Document Design, Working-Class Rhetoric, and Education in the Hearl Maxwell Collection

Introduction: Document Design and Rhetoric

     What is Document Design? The designing of a document is crucial for presenting information to a large group of people effectively. Document design is a more specialized approach to information design. Information design is a way to take large amounts of complex materials and present to a large group of audiences (Kimball 3). While the study of document design might be associated with more modern times, the practices have been around for centuries. As a person needed to communicate information with another human being, forms of words have been used dating back to hieroglyphics.

     Focusing on the Hearl Maxwell collection that is based in the early 20th century, there are a lot of document design principles that were in place when conducting information between men and the mining unions involving mining in Southeast Kansas. Documents were drawn up in the form of contracts by unions to give the best possible information to the mining community in case of accidents. Letters and follow up letters were used as a form of communication between the union members from the local chapter to the national chapter regarding incidents that happened throughout the mining community. Using a broader aspect to examine these letters and contracts between the members of the mining community, we can use Robin Williams's document design practice of Contrast, Repetition, Alignment, and Proximity (CRAP) to focus on the working-class rhetoric and the educational levels of the individuals involved.

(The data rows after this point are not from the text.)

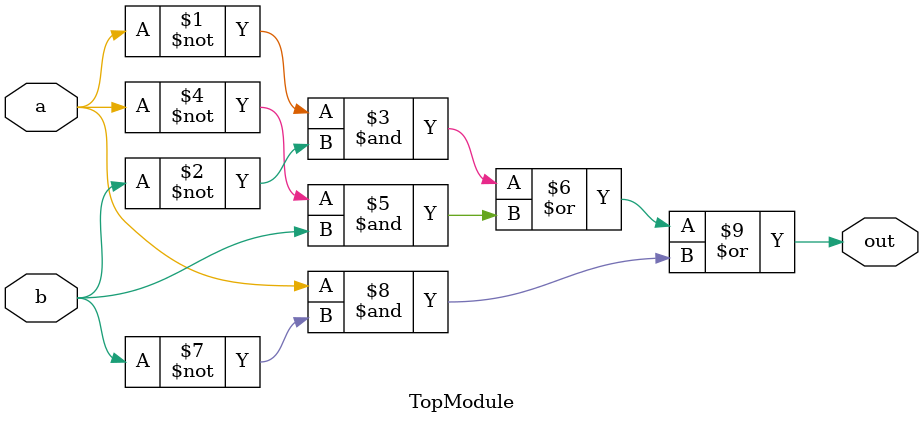
<source format=sv>

module TopModule (
  input a,
  input b,
  output out
);

// Implement XOR using NOT and AND
assign out = (~a & ~b) | 
             ( ~a & b ) |
             ( a & ~b );

endmodule

// VERILOG-EVAL: errant inclusion of module definition

</source>
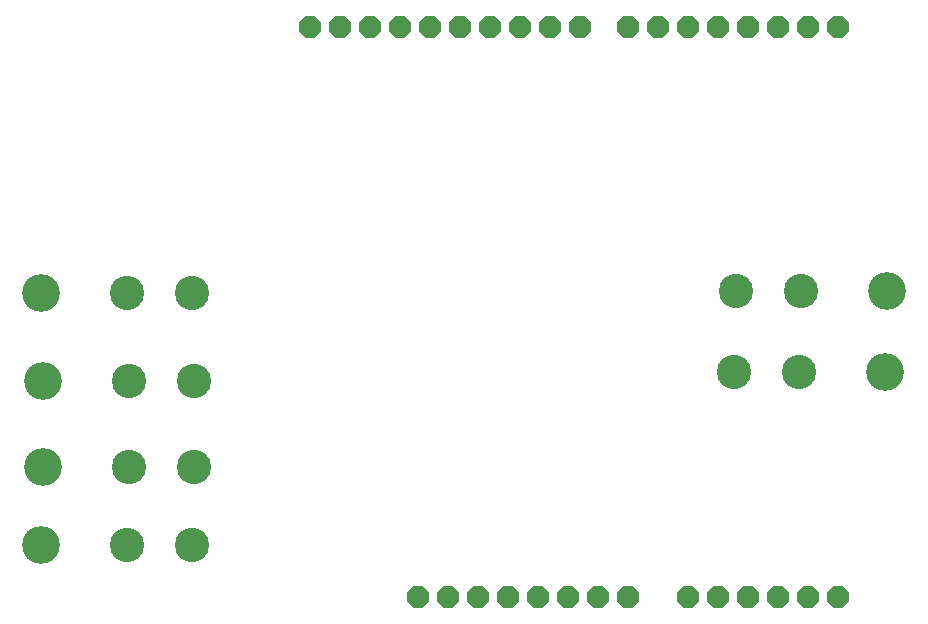
<source format=gbr>
G04 EAGLE Gerber RS-274X export*
G75*
%MOMM*%
%FSLAX34Y34*%
%LPD*%
%INSoldermask Top*%
%IPPOS*%
%AMOC8*
5,1,8,0,0,1.08239X$1,22.5*%
G01*
%ADD10P,2.034460X8X22.500000*%
%ADD11C,2.903200*%
%ADD12C,3.203200*%


D10*
X533400Y508000D03*
X508000Y25400D03*
X558800Y508000D03*
X584200Y508000D03*
X609600Y508000D03*
X635000Y508000D03*
X508000Y508000D03*
X482600Y508000D03*
X457200Y508000D03*
X416560Y508000D03*
X391160Y508000D03*
X365760Y508000D03*
X340360Y508000D03*
X314960Y508000D03*
X289560Y508000D03*
X264160Y508000D03*
X238760Y508000D03*
X533400Y25400D03*
X558800Y25400D03*
X584200Y25400D03*
X609600Y25400D03*
X635000Y25400D03*
X457200Y25400D03*
X431800Y25400D03*
X406400Y25400D03*
X381000Y25400D03*
X355600Y25400D03*
X330200Y25400D03*
X213360Y508000D03*
X187960Y508000D03*
X304800Y25400D03*
X279400Y25400D03*
D11*
X601980Y215900D03*
X546980Y215900D03*
D12*
X674980Y215900D03*
D11*
X603250Y284480D03*
X548250Y284480D03*
D12*
X676250Y284480D03*
D11*
X33020Y69850D03*
X88020Y69850D03*
D12*
X-39980Y69850D03*
D11*
X34290Y135890D03*
X89290Y135890D03*
D12*
X-38710Y135890D03*
D11*
X33020Y283210D03*
X88020Y283210D03*
D12*
X-39980Y283210D03*
D11*
X34290Y208280D03*
X89290Y208280D03*
D12*
X-38710Y208280D03*
M02*

</source>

     What is Rhetoric? “Rhetoric is the art of using language for persuasion, in speaking or writing; especially in orating,” (Cuddon 794). As an author writes information as a way to entice people to follow what is being said or done, the writer works on playing with emotions of people, or their ethos. Writers may use a specific style or dialect depending on the group they are writing to.
This is where the two different “dialects” come into play, working-class rhetoric versus professional rhetoric. What is the difference? William DeGenaro describes working-class rhetorics as “rhetorics [that] appropriate the histories of rhetorics for a social and political program; that is, confronting the elitism that has characterized educational, political, and civic institutions throughout the Western traditions,” (DeGenaro 6). Tim Peebles defines “professional writing as organizationally situated authorship, which narrows the field to writing done within organizational contexts of some form,” (Peebles 6). While professional writing typically use a form of organizational skills for the creation of the document, working-class rhetoric deals more with the class struggles presented in written documents.

     Reading an educational document on Coal-Mine Ventilation, it is easy for a reader to see the rhetoric is geared more toward the professional rhetoric. The context is narrowed down to the coal mining organization and educating workers on how to properly ventilate a coal mine, but what about a letter? In a letter dated June 20, 1924 from William Green to Hearl Maxwell regarding acknowledgement of joining a local labor union, the salutation and closing are more of a working-class rhetoric. The salutation is “Dear sir or brother” and the closing is “Fraternally yours.” Their writing revolves around the brotherhood seen each other.

     Through the help of the Hearl Maxwell collection of documents, we’re going to further explore the rhetorical figures in the 20th century through document design and education of the mining workers in Southeast Kansas and the mine working unions.